On February 15th, OpenAI announced Sora, a diffusion transformer model that is capable of producing video from input text prompts. The technical description posted on the research section of their website positions this video generation model as being a ‘world simulator’. This remarkable piece of technology might find a home in creating product marketing campaigns or in rapidly producing backdrops for video-intensive tasks like production of marketing and educational videos.
OpenAI has kept this technology out of the hands of the public, for now. It has offered a select few artists to try it out and offer opinions on its usefulness in video production. Paul Trillo was recently interviewed on the Hard Fork podcast and he ran several prompts through it to create a video inspired by Carl Sagan's 'Golden Record' - a recording meant to tell extraterrestrials about our civilization.
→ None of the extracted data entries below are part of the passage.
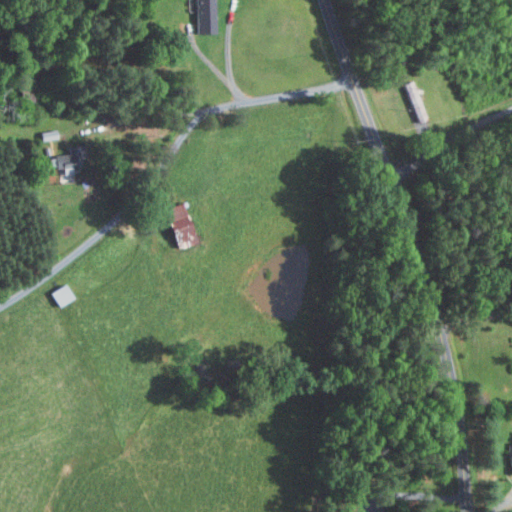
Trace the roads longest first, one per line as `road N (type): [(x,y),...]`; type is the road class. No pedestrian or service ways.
road 1 (residential): [(471,511),(447,343),(323,0)]
road 2 (residential): [(353,82),(202,113),(149,190),(0,311)]
road 3 (residential): [(391,177),(511,105)]
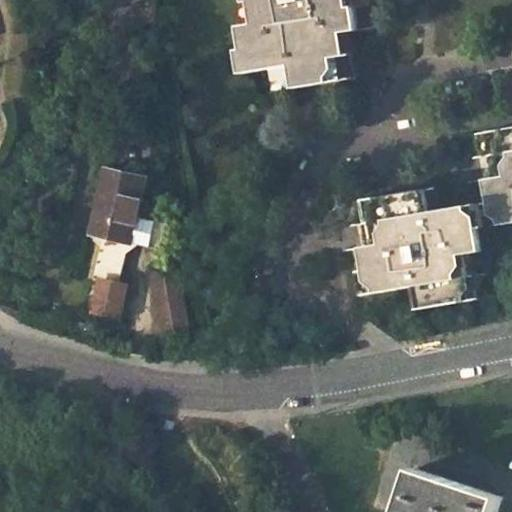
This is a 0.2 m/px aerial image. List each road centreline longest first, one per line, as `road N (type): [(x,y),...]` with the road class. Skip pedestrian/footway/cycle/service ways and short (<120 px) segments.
road 1 (unclassified): [(0,347),(175,388),(327,383),(511,350)]
road 2 (unclassified): [(0,248),(68,161),(130,24),(130,0)]
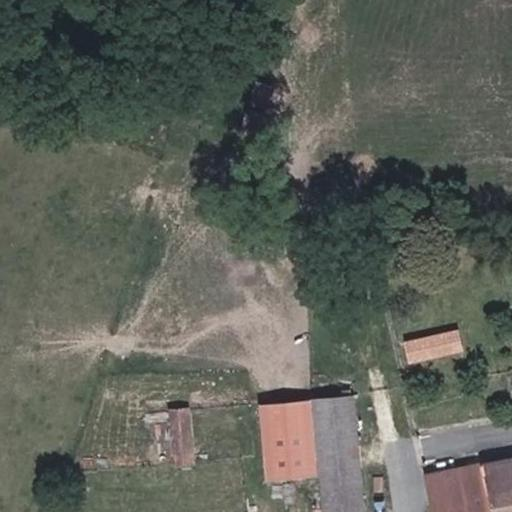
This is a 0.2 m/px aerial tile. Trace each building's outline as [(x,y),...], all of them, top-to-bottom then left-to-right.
[(241,131),(262,136),(277,84),(257,78),(241,131)] [(461,326),(406,337),(411,361),(466,350),(461,326)] [(363,511),(353,396),(316,399),(328,511),(363,511)] [(175,459),(172,410),(154,411),(156,460),(175,459)] [(511,511),(511,460),(434,473),(441,511),(511,511)]
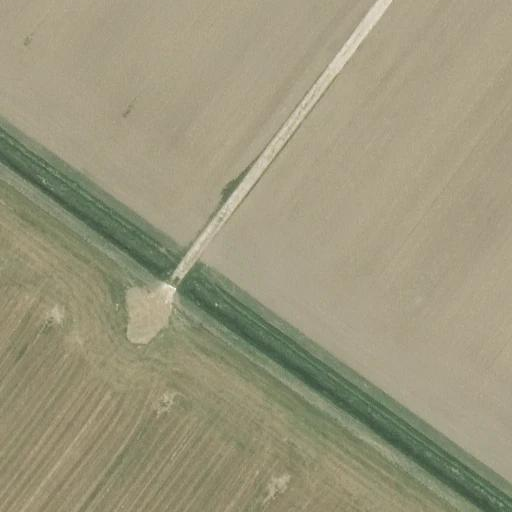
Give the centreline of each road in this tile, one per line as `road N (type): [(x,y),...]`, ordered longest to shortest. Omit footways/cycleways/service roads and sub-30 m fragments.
road 1 (track): [(384,0),(164,293),(0,171)]
road 2 (track): [(0,120),(191,257)]
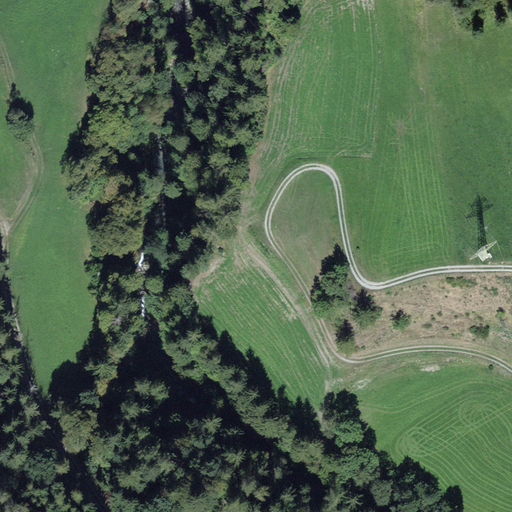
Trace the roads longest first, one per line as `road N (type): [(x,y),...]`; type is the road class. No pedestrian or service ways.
road 1 (track): [(511,268),(441,268),(365,283),(350,257),(337,184),(322,166),(290,176),(267,216),(271,238),(340,356),(455,349),(511,369)]
road 2 (track): [(100,511),(34,408),(5,286),(0,215)]
road 3 (track): [(4,53),(41,163),(4,236)]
Artists and film producers are understandably worried about the impact of AI on the film industry, but Paul sees this as yet another tool to help in creating visual effects that might be difficult and costly to achieve otherwise. An interesting performance tidbit on Sora is that going from text to video from a prompt took in the range of 10 to 15 minutes to do the video rendering. There must be a ton of compute going on to get a full scene together!
I had a quick peek at some of these videos on their YouTube channel. Clearly, not ready for prime-time in the artistic world. You could see with the short videos where portions of scenes would change. One video had a person vanish after walking a few short steps. The figures or 'actors' can take on a surreal appearance. It seems to do best with a somewhat static backdrop and a few moving characters, like the wooly mammoth.